Die Veränderungen im ländlichen Raum – weniger Bankfilialen und rückläufige Versorgungsangebote – sei eine zentrale Herausforderung für den neuen Amtsinhaber. Im engen Dialog mit den Städten und Landkreisen im Nordschwarzwald müsse der IHK-Präsident politisch aktiv werden und Impulse für die Region setzen. „Die Digitalisierung bewirkt auch im Nordschwarzwald gewaltige Veränderungen.“ Die Qualität der Aus- und Weiterbildung müsse daran gemessen werden.

Seine eigene Bilanz fällt positiv aus. Es habe in den vergangenen zehn Jahren wichtige Weichenstellungen gegeben. Er habe als IHK-Präsident versucht, die Menschen für neue Ideen zu begeistern. Die Kammer habe sich als Sprachrohr der Wirtschaft für diese eingesetzt. Der Nordschwarzwald müsse sich nicht hinter Stuttgart und Karlsruhe verstecken. Man müsse aber dynamischer und quirliger sein als die Metropolregionen. Die Unternehmen der Region hätten nach der Finanzkrise 2008/09 ihre Hausaufgaben gemacht und sich zukunftsfähig aufgestellt. Dazu zähle auch eine ausreichende Eigenkapitaldecke, betont Thost. Der Umbau der IHK stehe auch für Transparenz und den Wandel zum modernen Dienstleister. Die Kammer habe sich bei der Landesregierung für eine tragfähige Energiewende und eine sachliche Diskussion darüber eingesetzt.

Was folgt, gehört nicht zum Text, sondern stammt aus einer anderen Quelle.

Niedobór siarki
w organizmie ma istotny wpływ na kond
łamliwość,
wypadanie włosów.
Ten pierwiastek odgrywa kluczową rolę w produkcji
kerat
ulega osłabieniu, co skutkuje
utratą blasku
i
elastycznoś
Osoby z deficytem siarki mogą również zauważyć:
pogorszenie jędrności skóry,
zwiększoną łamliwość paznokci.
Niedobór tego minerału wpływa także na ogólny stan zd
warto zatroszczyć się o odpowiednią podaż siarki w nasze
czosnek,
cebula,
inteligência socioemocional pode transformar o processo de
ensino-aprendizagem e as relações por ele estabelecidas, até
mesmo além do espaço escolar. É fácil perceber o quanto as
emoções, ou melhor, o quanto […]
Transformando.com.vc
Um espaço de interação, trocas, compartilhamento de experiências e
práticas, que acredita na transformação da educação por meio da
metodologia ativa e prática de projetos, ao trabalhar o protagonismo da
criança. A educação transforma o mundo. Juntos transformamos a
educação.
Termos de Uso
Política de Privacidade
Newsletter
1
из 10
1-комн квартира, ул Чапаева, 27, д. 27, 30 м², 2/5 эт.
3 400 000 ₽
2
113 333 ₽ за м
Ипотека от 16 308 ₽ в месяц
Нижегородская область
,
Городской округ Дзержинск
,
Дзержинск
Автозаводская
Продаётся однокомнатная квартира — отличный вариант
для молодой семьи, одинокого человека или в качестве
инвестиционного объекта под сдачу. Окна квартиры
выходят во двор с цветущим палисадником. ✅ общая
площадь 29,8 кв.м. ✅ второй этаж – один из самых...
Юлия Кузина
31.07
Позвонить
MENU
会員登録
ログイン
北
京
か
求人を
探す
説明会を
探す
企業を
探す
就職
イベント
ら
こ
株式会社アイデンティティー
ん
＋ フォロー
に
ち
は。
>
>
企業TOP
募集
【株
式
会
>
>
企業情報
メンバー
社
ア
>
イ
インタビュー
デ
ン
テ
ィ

Nachhaltigkeit und Ressourceneffizienz liegen dem international tätigen Projektplaner am Herzen. So habe auch das IHK-Zukunftsforum wichtige Impulse gegeben. Vernetzung sei wichtig, „Viele Unternehmen leben mit der Digitalisierung.“ Allerdings hätten viele auch erheblichen Beratungsbedarf. „Wer pausenlos weitersägt, weil er keine Zeit zum Säge schärfen hat, bekommt irgendwann große Probleme“, warnt Thost. Wachstum sei wie in der Natur stets auch mit dem Absterben bestimmter Strukturen verbunden.

Ein Zurück zu selbstgestrickten Socken sei keine Lösung der anstehenden Aufgaben. Aber es könne auch nicht alles von Amazon zugeschickt werden. Immer neue Dienstleistungen und Produkte entstünden. Das biete zugleich Chancen und Risiken, denn oft wisse man nicht, wer künftig von den Wettbewerbern ganz vorne liege. Dass die Goldstadt das 250-jährige Bestehen der Schmuck- und Uhrenindustrie gebührend feiert, kann Thost nachvollziehen. Aber es fehlt ihm an Nachhaltigkeit und Innovationen. Denn Pforzheim sei als Präzisionstechnik-Hochburg und IT-Standort längst auf einem guten Weg.